> _Your assignment_
From the records below, copy every line that contains the word "oriented".

> _Material shown_
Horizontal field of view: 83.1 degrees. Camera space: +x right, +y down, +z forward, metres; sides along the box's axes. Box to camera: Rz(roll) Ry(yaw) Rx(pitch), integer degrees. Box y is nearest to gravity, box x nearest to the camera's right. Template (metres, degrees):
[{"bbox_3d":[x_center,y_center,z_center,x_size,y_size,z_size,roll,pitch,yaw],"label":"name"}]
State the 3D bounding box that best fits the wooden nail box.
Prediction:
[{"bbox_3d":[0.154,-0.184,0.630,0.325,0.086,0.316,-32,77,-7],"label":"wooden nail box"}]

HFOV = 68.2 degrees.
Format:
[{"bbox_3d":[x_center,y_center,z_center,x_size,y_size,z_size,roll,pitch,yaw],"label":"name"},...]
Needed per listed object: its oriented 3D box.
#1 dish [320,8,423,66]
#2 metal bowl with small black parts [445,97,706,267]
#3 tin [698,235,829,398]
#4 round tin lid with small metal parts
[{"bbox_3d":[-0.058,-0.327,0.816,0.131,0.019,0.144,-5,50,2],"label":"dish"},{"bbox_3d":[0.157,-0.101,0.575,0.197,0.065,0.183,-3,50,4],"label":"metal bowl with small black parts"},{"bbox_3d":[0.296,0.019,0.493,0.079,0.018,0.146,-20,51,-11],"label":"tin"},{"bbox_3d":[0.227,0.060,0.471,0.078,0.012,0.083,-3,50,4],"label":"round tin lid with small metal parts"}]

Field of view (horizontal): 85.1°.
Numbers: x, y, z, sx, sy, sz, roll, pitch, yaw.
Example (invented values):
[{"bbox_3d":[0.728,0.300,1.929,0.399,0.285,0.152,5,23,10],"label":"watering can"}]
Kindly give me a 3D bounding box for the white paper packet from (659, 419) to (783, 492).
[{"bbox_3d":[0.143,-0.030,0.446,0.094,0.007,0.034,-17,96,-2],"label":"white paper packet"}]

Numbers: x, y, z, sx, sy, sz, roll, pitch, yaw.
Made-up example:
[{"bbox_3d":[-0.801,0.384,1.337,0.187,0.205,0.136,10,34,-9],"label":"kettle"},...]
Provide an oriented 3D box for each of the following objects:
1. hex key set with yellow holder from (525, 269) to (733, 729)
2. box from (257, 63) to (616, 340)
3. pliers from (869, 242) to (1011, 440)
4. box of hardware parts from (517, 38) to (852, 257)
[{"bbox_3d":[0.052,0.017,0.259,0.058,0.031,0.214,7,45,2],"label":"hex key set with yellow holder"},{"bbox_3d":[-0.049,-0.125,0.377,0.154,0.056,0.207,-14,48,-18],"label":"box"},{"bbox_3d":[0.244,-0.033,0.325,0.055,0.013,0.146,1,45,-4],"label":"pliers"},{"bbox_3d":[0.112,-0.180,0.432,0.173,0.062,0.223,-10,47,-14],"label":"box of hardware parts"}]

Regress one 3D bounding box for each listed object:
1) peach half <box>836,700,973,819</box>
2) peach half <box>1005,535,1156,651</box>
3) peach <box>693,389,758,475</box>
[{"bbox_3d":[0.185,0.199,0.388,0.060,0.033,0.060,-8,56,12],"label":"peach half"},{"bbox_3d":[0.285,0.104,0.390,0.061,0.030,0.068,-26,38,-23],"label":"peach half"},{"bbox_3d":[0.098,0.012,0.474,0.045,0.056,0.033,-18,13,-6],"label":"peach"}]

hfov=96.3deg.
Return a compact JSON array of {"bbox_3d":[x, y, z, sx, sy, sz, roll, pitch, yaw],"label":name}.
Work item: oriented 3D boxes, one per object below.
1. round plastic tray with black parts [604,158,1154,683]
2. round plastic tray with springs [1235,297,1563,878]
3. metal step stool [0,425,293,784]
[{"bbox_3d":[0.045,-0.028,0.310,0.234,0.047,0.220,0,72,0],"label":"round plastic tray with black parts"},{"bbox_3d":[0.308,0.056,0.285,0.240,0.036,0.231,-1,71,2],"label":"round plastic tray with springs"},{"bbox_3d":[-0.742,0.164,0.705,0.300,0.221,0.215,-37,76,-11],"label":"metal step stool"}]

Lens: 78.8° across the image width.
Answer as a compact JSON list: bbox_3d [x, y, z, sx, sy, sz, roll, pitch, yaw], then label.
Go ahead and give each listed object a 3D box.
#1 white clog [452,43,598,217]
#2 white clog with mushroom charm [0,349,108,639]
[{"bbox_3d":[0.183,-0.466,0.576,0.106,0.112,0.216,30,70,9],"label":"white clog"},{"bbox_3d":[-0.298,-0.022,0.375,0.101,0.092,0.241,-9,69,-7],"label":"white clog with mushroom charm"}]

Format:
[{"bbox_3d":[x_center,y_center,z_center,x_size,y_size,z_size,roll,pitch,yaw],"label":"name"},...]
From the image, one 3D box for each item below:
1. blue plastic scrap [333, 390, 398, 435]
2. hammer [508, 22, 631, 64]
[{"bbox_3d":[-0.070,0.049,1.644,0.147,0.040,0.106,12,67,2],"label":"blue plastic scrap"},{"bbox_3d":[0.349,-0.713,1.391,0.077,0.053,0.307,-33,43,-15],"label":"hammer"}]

> _Reply_
Needed per listed object: its oriented 3D box.
Provide an oriented 3D box for each of the following objects:
Work item: oriented 3D boxes, one per object below.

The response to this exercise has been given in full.